_Brief_
Identify each line below that contains the word "none", and copy it out.

_Record excerpts_
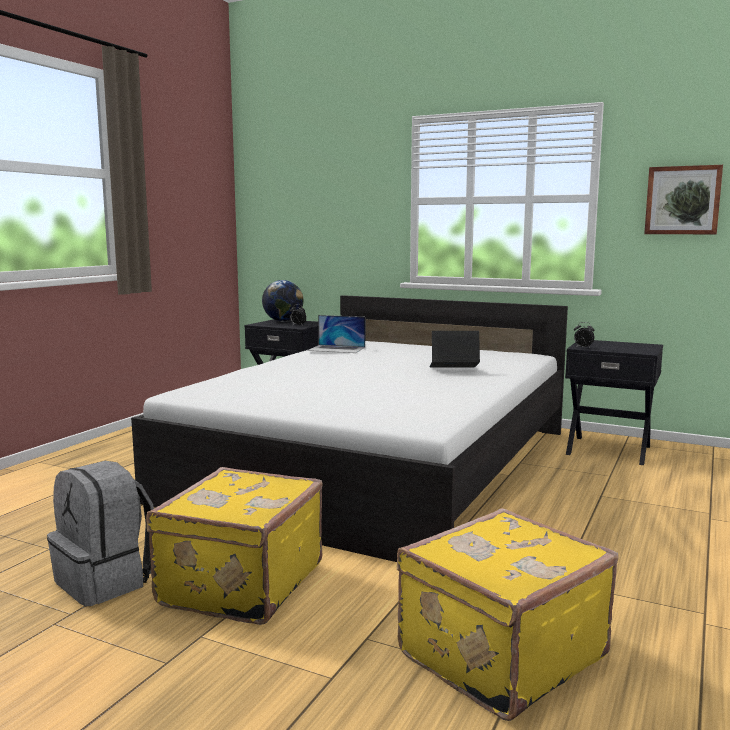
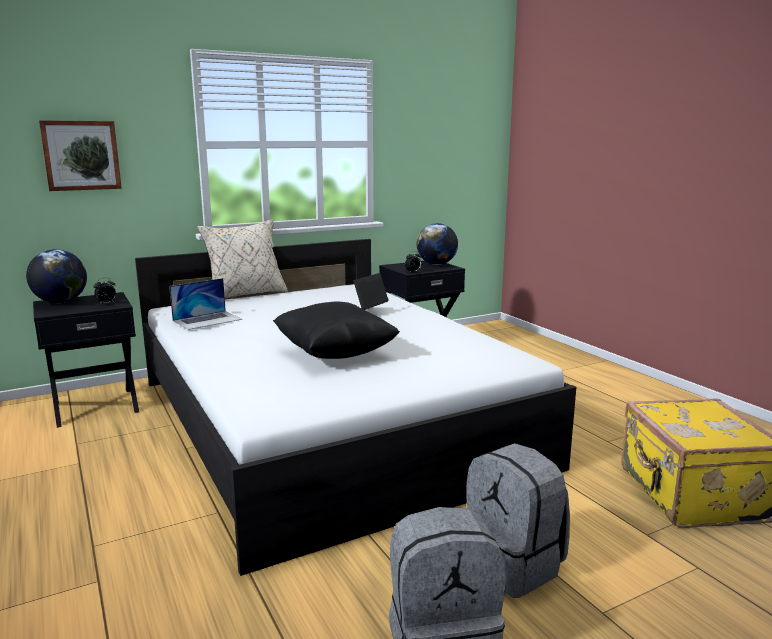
camera: 55 degrees left, 5 degrees up
yellow suitcase [146,467,323,625] -> grey backpack [466,443,570,598]
picture [644,165,723,234] -> picture moved to [39,120,122,191]
none -> beige pillow [197,219,288,298]
none -> black pillow [273,301,400,359]
none -> globe [417,223,458,265]

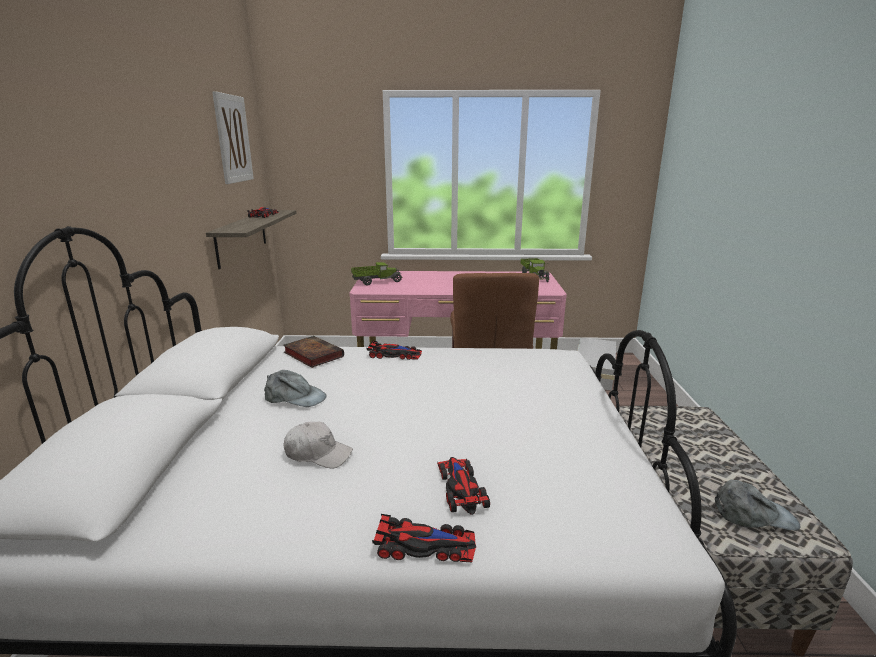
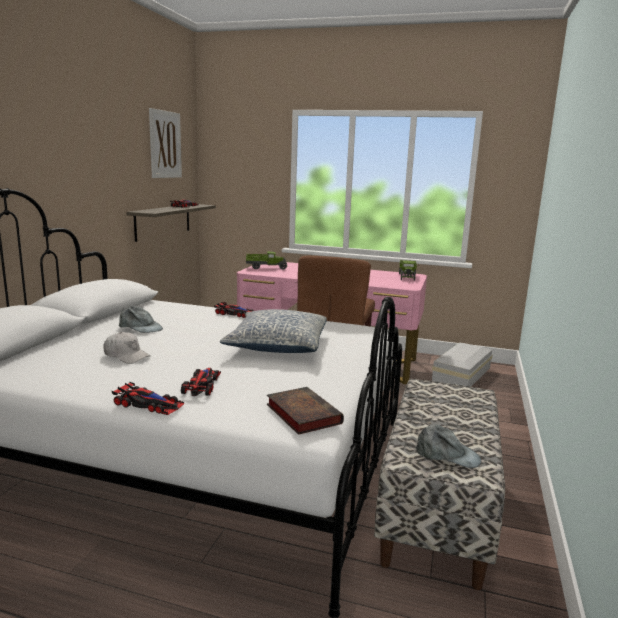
camera: 15 degrees right, 5 degrees down
book [283,336,344,368] -> book moved to [267,387,344,435]
none -> pillow [220,309,327,353]

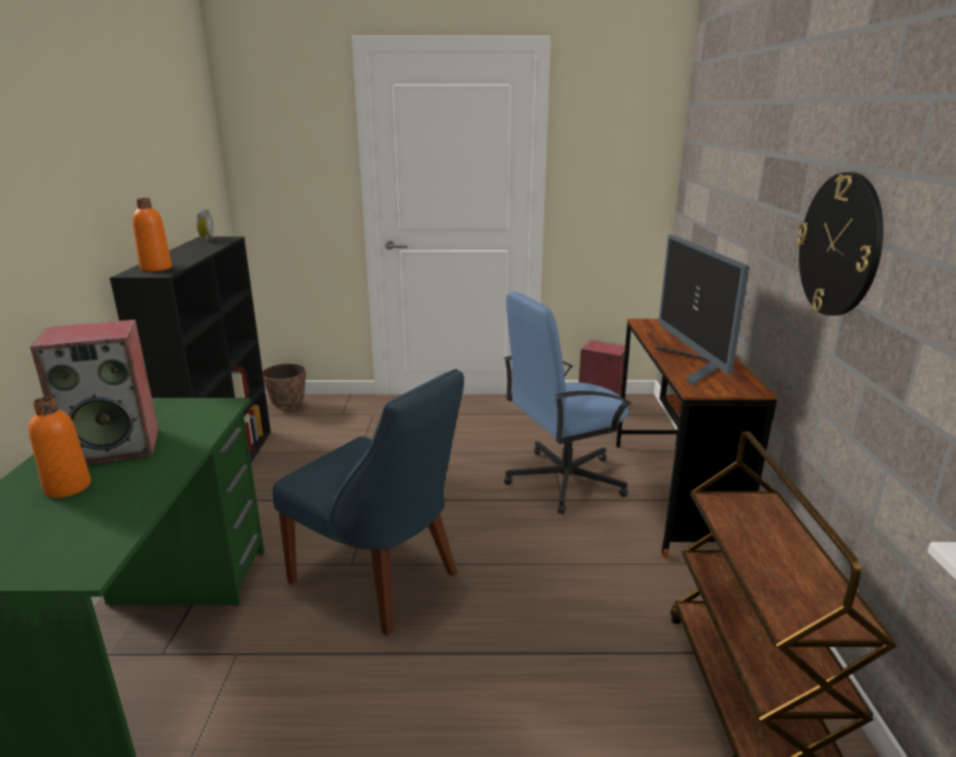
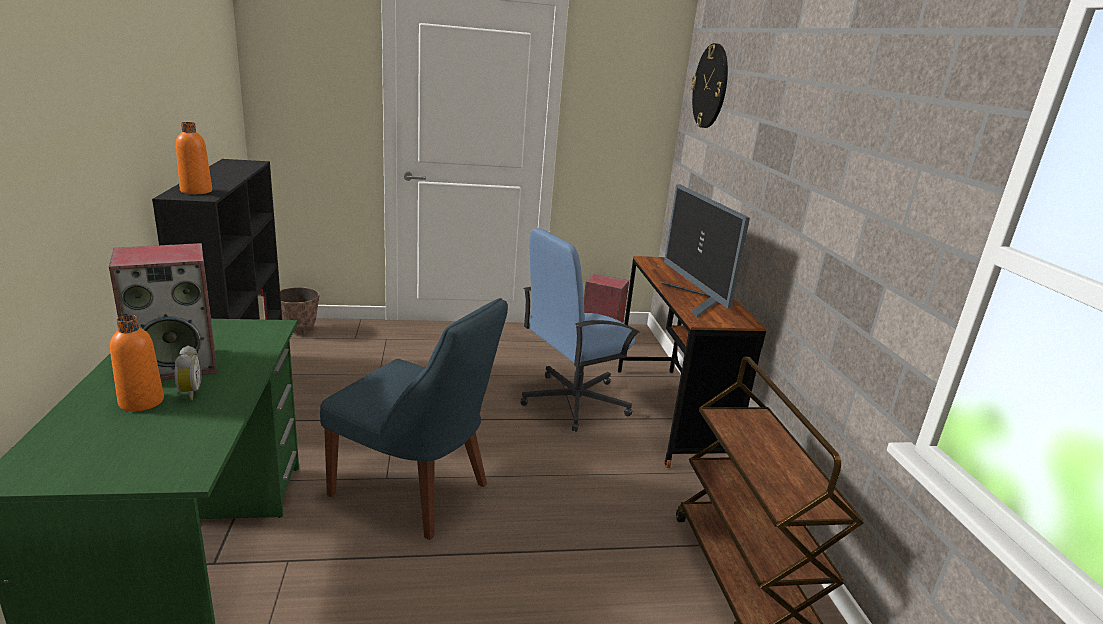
camera: 10 degrees left, 0 degrees up
alarm clock [196,209,213,241] -> alarm clock moved to [175,345,202,400]
wall clock [796,172,883,316] -> wall clock moved to [691,43,728,128]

_Expected answer_
none -> beige pillow [197,219,288,298]
none -> black pillow [273,301,400,359]
none -> globe [417,223,458,265]
none -> pillow [220,309,327,353]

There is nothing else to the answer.